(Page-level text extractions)
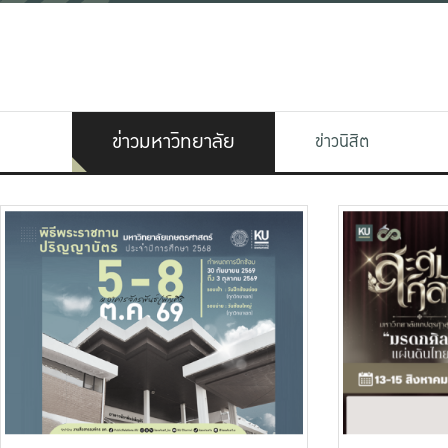
ข่าวมหาวิทยาลัย
ข่าวนิสิต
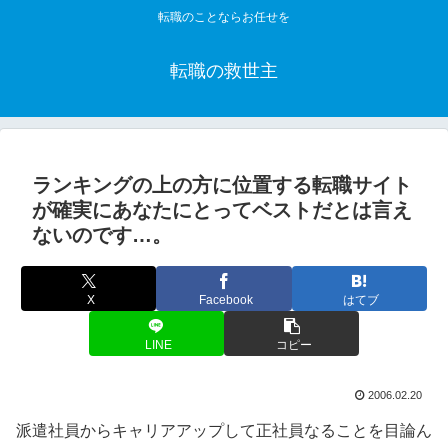
転職のことならお任せを
転職の救世主
ランキングの上の方に位置する転職サイト
が確実にあなたにとってベストだとは言え
ないのです…。
X
Facebook
はてブ
LINE
コピー
2006.02.20
派遣社員からキャリアアップして正社員なることを目論ん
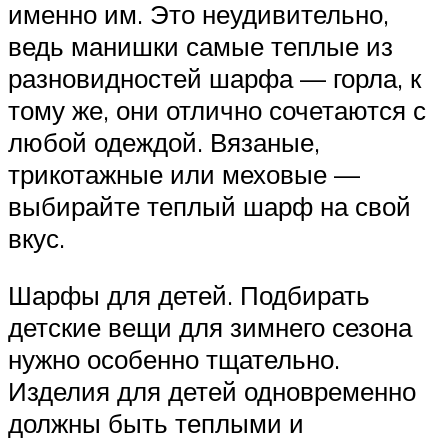
именно им. Это неудивительно,
ведь манишки самые теплые из
разновидностей шарфа — горла, к
тому же, они отлично сочетаются с
любой одеждой. Вязаные,
трикотажные или меховые —
выбирайте теплый шарф на свой
вкус.
Шарфы для детей. Подбирать
детские вещи для зимнего сезона
нужно особенно тщательно.
Изделия для детей одновременно
должны быть теплыми и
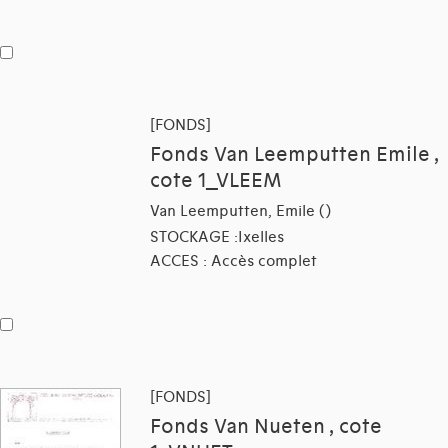
[FONDS]
Fonds Van Leemputten Emile ,
cote 1_VLEEM
Van Leemputten, Emile ()
STOCKAGE :Ixelles
ACCES : Accès complet
[FONDS]
Fonds Van Nueten , cote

__ACTIVITY__
Keep the pictures out of the copy and write out the data exactly as it stands.

__EXERCISE OUTPUT__
ข่าวมหาวิทยาลัย
ข่าวนิสิต
転職のことならお任せを
転職の救世主
ランキングの上の方に位置する転職サイト
が確実にあなたにとってベストだとは言え
ないのです…。
X
Facebook
はてブ
LINE
コピー
2006.02.20
派遣社員からキャリアアップして正社員なることを目論ん
именно им. Это неудивительно,
ведь манишки самые теплые из
разновидностей шарфа — горла, к
тому же, они отлично сочетаются с
любой одеждой. Вязаные,
трикотажные или меховые —
выбирайте теплый шарф на свой
вкус.
Шарфы для детей. Подбирать
детские вещи для зимнего сезона
нужно особенно тщательно.
Изделия для детей одновременно
должны быть теплыми и
[FONDS]
Fonds Van Leemputten Emile ,
cote 1_VLEEM
Van Leemputten, Emile ()
STOCKAGE :Ixelles
ACCES : Accès complet
[FONDS]
Fonds Van Nueten , cote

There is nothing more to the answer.